## PASSAGE SHOWN
********

SALES MANAGEMENT
Sales tales: Channels Strategy: the When, Which, Why and How?
Today’s tale: Channels are for Scaling Inside the Tornado
by Stephen Allott, Venture Partner, Seedcamp Sales Tales
and Vargha Moayed, Chief Strategy Officer, UiPath
British Telecommunications p.l.c. first re-branded as British Telecom and then again as “BT”. But their new ATM network switches from Stratacom, a Silicon Valley startup, did not work. BT installed Netcool/OMNIbus, their new fault management software. Now the Stratacom gear worked well.
Big news.
Nortel was the telecom equipment gorilla. Stratacom was the new kid on the block. Telecom Italia was the battleground. A package of Stratacom ATM switches managed with Netcool beat Nortel head to head for the Telecom Italia business. News of the head to head win flashed around the Stratacom sales force. And around Silicon Valley.
Next stop Tokyo and Nippon Telephone and Telegraph (“NTT”).
“I arrived at Narita Airport, Tokyo, with 2 suitcases,” Stephen recalls.

********

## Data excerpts
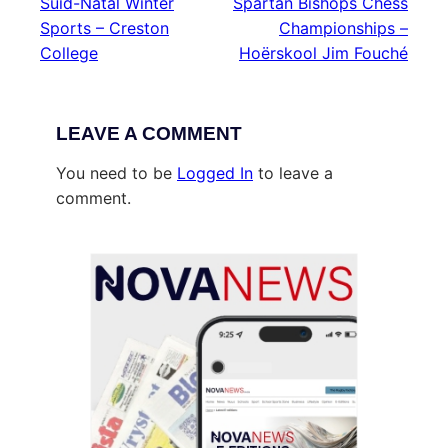
Suid-Natal Winter
Spartan Bishops Chess
Sports – Creston
Championships –
College
Hoërskool Jim Fouché
LEAVE A COMMENT
You need to be
Logged In
to leave a
comment.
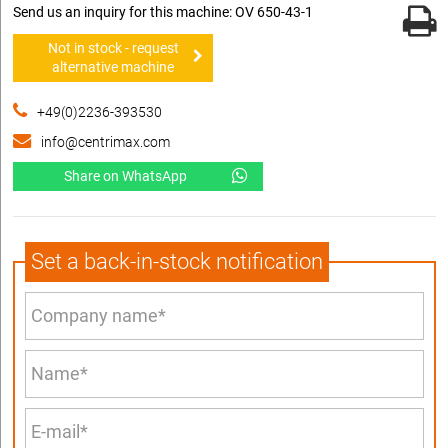
Send us an inquiry for this machine: OV 650-43-1
Not in stock - request
alternative machine
+49(0)2236-393530
info@centrimax.com
Share on WhatsApp
Set a back-in-stock notification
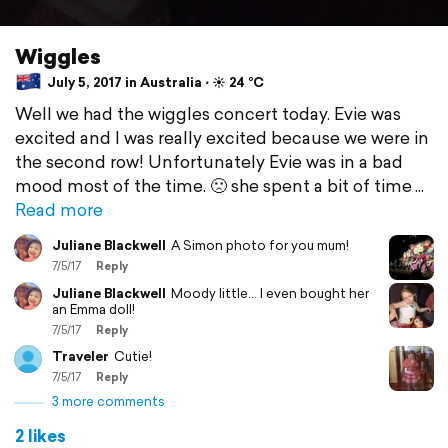
Wiggles
July 5, 2017 in Australia ⋅ ☀️ 24 °C
Well we had the wiggles concert today. Evie was
excited and I was really excited because we were in
the second row! Unfortunately Evie was in a bad
mood most of the time. 🙁 she spent a bit of time
Read more
Juliane Blackwell
A Simon photo for you mum!
7/5/17
Reply
Juliane Blackwell
Moody little... I even bought her
an Emma doll!
7/5/17
Reply
Traveler
Cutie!
7/5/17
Reply
3 more comments
2 likes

********

## REQUIRED TASKS
[a] According to the sales tale about channels strategy, what fault management software did BT install?
[b] Using the sales tale about channels strategy, explain what changed so that BT's Stratacom switches came to work well.
[c] Resume the sales tale about channels strategy after its final sentence.

## ANSWER SET
[a] BT installed Netcool/OMNIbus.

[b] BT's new ATM network switches from Stratacom did not work at first. Once BT installed Netcool/OMNIbus as its new fault management software, the Stratacom gear worked well.

[c]
“One entire case was filled with beautiful gifts. I had read the book on Japanese business etiquette on the flight from San Francisco. In coach, I could not sleep.”
“After the long bus ride into the city and I was met by my gracious hosts, Itochu, one of the biggest Japanese trading houses. The next morning Itochu took me to see NTT. Inside their main network command centre, we discussed NTT using Netcool. Itochu’s decision to resell Netcool would be determined by NTT’s interest and the other Japanese prospects we went to see. We toured around Tokyo handing out gifts. Customer demand was the key.”
“NTT said yes to Netcool. I flew out with an empty suitcase and a reseller deal with Itochu.”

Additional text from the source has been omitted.